TASK GOAL: For this task, every record below must be reproduced exactly.

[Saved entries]
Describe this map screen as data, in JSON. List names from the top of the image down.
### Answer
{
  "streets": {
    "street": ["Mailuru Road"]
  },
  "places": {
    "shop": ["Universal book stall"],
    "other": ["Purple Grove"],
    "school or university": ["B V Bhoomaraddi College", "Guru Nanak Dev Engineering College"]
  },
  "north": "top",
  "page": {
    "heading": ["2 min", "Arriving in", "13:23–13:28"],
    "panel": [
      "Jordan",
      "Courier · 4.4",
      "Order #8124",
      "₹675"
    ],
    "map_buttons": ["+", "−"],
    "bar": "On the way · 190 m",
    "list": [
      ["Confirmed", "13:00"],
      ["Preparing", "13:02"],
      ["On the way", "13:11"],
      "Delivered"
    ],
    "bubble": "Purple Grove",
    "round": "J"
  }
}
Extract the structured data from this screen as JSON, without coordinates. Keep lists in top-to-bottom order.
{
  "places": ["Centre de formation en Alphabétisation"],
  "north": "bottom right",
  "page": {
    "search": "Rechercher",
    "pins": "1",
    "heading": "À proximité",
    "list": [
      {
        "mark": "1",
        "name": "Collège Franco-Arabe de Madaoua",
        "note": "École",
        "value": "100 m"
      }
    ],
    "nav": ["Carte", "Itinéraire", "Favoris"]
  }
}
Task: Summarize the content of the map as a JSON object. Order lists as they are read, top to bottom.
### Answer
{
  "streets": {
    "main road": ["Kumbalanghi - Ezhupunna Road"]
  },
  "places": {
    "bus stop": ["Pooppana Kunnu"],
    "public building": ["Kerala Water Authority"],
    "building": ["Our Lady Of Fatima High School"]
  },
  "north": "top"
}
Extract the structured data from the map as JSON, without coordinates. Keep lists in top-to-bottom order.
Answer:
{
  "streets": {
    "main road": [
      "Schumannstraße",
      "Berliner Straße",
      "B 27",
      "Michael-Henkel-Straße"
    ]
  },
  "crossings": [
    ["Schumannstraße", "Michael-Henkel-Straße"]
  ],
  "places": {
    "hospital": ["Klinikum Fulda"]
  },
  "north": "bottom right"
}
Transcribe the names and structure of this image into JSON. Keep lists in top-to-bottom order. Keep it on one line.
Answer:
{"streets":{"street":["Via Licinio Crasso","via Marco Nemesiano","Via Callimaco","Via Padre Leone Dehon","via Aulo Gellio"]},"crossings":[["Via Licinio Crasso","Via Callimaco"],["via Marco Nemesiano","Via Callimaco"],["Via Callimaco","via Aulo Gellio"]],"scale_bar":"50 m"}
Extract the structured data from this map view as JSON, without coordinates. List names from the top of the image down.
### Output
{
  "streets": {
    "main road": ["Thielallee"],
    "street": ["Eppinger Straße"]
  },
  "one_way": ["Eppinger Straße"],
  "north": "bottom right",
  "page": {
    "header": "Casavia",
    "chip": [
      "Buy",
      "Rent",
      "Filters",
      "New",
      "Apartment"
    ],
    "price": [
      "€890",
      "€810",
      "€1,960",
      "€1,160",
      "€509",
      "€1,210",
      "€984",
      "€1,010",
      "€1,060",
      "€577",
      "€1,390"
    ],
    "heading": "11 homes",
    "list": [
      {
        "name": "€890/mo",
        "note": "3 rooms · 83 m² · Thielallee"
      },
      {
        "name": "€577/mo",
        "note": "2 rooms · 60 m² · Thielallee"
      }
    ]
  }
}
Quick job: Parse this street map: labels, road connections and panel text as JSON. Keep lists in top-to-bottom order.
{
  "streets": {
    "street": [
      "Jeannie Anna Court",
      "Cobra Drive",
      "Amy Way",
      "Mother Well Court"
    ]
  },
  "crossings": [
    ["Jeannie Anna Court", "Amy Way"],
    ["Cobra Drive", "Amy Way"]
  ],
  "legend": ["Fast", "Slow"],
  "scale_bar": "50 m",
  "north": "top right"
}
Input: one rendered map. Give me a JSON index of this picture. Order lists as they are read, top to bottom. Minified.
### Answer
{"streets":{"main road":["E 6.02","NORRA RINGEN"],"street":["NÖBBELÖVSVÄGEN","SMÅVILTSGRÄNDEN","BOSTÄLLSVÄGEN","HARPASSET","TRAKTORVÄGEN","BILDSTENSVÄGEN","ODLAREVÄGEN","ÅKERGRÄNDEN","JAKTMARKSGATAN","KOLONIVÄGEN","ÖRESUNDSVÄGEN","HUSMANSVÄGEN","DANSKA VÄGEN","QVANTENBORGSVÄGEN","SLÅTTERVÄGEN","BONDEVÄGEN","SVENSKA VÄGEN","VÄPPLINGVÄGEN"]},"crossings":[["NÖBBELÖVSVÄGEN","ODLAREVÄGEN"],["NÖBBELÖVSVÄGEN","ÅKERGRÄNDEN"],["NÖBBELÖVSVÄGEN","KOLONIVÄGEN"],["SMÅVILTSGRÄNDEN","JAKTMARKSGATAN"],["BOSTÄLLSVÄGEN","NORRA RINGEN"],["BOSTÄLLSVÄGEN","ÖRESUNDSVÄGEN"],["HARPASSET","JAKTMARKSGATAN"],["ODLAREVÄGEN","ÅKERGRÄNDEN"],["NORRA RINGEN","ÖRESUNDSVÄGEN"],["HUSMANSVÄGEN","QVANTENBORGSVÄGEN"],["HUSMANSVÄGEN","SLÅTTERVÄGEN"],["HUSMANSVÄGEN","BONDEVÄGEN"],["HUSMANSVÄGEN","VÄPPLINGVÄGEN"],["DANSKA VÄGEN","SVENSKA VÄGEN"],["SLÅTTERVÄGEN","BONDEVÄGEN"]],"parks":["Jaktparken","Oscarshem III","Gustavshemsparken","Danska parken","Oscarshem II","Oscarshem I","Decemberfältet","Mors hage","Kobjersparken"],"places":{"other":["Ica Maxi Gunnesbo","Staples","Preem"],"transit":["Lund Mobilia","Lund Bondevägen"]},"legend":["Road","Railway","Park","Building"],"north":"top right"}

ANSWER SPACE:
Describe this map screen as data, in JSON. List names from the top of the image down.
### Answer
{
  "streets": {
    "street": ["Mailuru Road"]
  },
  "places": {
    "shop": ["Universal book stall"],
    "other": ["Purple Grove"],
    "school or university": ["B V Bhoomaraddi College", "Guru Nanak Dev Engineering College"]
  },
  "north": "top",
  "page": {
    "heading": ["2 min", "Arriving in", "13:23–13:28"],
    "panel": [
      "Jordan",
      "Courier · 4.4",
      "Order #8124",
      "₹675"
    ],
    "map_buttons": ["+", "−"],
    "bar": "On the way · 190 m",
    "list": [
      ["Confirmed", "13:00"],
      ["Preparing", "13:02"],
      ["On the way", "13:11"],
      "Delivered"
    ],
    "bubble": "Purple Grove",
    "round": "J"
  }
}
Extract the structured data from this screen as JSON, without coordinates. Keep lists in top-to-bottom order.
{
  "places": ["Centre de formation en Alphabétisation"],
  "north": "bottom right",
  "page": {
    "search": "Rechercher",
    "pins": "1",
    "heading": "À proximité",
    "list": [
      {
        "mark": "1",
        "name": "Collège Franco-Arabe de Madaoua",
        "note": "École",
        "value": "100 m"
      }
    ],
    "nav": ["Carte", "Itinéraire", "Favoris"]
  }
}
Task: Summarize the content of the map as a JSON object. Order lists as they are read, top to bottom.
### Answer
{
  "streets": {
    "main road": ["Kumbalanghi - Ezhupunna Road"]
  },
  "places": {
    "bus stop": ["Pooppana Kunnu"],
    "public building": ["Kerala Water Authority"],
    "building": ["Our Lady Of Fatima High School"]
  },
  "north": "top"
}
Extract the structured data from the map as JSON, without coordinates. Keep lists in top-to-bottom order.
Answer:
{
  "streets": {
    "main road": [
      "Schumannstraße",
      "Berliner Straße",
      "B 27",
      "Michael-Henkel-Straße"
    ]
  },
  "crossings": [
    ["Schumannstraße", "Michael-Henkel-Straße"]
  ],
  "places": {
    "hospital": ["Klinikum Fulda"]
  },
  "north": "bottom right"
}
Transcribe the names and structure of this image into JSON. Keep lists in top-to-bottom order. Keep it on one line.
Answer:
{"streets":{"street":["Via Licinio Crasso","via Marco Nemesiano","Via Callimaco","Via Padre Leone Dehon","via Aulo Gellio"]},"crossings":[["Via Licinio Crasso","Via Callimaco"],["via Marco Nemesiano","Via Callimaco"],["Via Callimaco","via Aulo Gellio"]],"scale_bar":"50 m"}
Extract the structured data from this map view as JSON, without coordinates. List names from the top of the image down.
### Output
{
  "streets": {
    "main road": ["Thielallee"],
    "street": ["Eppinger Straße"]
  },
  "one_way": ["Eppinger Straße"],
  "north": "bottom right",
  "page": {
    "header": "Casavia",
    "chip": [
      "Buy",
      "Rent",
      "Filters",
      "New",
      "Apartment"
    ],
    "price": [
      "€890",
      "€810",
      "€1,960",
      "€1,160",
      "€509",
      "€1,210",
      "€984",
      "€1,010",
      "€1,060",
      "€577",
      "€1,390"
    ],
    "heading": "11 homes",
    "list": [
      {
        "name": "€890/mo",
        "note": "3 rooms · 83 m² · Thielallee"
      },
      {
        "name": "€577/mo",
        "note": "2 rooms · 60 m² · Thielallee"
      }
    ]
  }
}
Quick job: Parse this street map: labels, road connections and panel text as JSON. Keep lists in top-to-bottom order.
{
  "streets": {
    "street": [
      "Jeannie Anna Court",
      "Cobra Drive",
      "Amy Way",
      "Mother Well Court"
    ]
  },
  "crossings": [
    ["Jeannie Anna Court", "Amy Way"],
    ["Cobra Drive", "Amy Way"]
  ],
  "legend": ["Fast", "Slow"],
  "scale_bar": "50 m",
  "north": "top right"
}
Input: one rendered map. Give me a JSON index of this picture. Order lists as they are read, top to bottom. Minified.
### Answer
{"streets":{"main road":["E 6.02","NORRA RINGEN"],"street":["NÖBBELÖVSVÄGEN","SMÅVILTSGRÄNDEN","BOSTÄLLSVÄGEN","HARPASSET","TRAKTORVÄGEN","BILDSTENSVÄGEN","ODLAREVÄGEN","ÅKERGRÄNDEN","JAKTMARKSGATAN","KOLONIVÄGEN","ÖRESUNDSVÄGEN","HUSMANSVÄGEN","DANSKA VÄGEN","QVANTENBORGSVÄGEN","SLÅTTERVÄGEN","BONDEVÄGEN","SVENSKA VÄGEN","VÄPPLINGVÄGEN"]},"crossings":[["NÖBBELÖVSVÄGEN","ODLAREVÄGEN"],["NÖBBELÖVSVÄGEN","ÅKERGRÄNDEN"],["NÖBBELÖVSVÄGEN","KOLONIVÄGEN"],["SMÅVILTSGRÄNDEN","JAKTMARKSGATAN"],["BOSTÄLLSVÄGEN","NORRA RINGEN"],["BOSTÄLLSVÄGEN","ÖRESUNDSVÄGEN"],["HARPASSET","JAKTMARKSGATAN"],["ODLAREVÄGEN","ÅKERGRÄNDEN"],["NORRA RINGEN","ÖRESUNDSVÄGEN"],["HUSMANSVÄGEN","QVANTENBORGSVÄGEN"],["HUSMANSVÄGEN","SLÅTTERVÄGEN"],["HUSMANSVÄGEN","BONDEVÄGEN"],["HUSMANSVÄGEN","VÄPPLINGVÄGEN"],["DANSKA VÄGEN","SVENSKA VÄGEN"],["SLÅTTERVÄGEN","BONDEVÄGEN"]],"parks":["Jaktparken","Oscarshem III","Gustavshemsparken","Danska parken","Oscarshem II","Oscarshem I","Decemberfältet","Mors hage","Kobjersparken"],"places":{"other":["Ica Maxi Gunnesbo","Staples","Preem"],"transit":["Lund Mobilia","Lund Bondevägen"]},"legend":["Road","Railway","Park","Building"],"north":"top right"}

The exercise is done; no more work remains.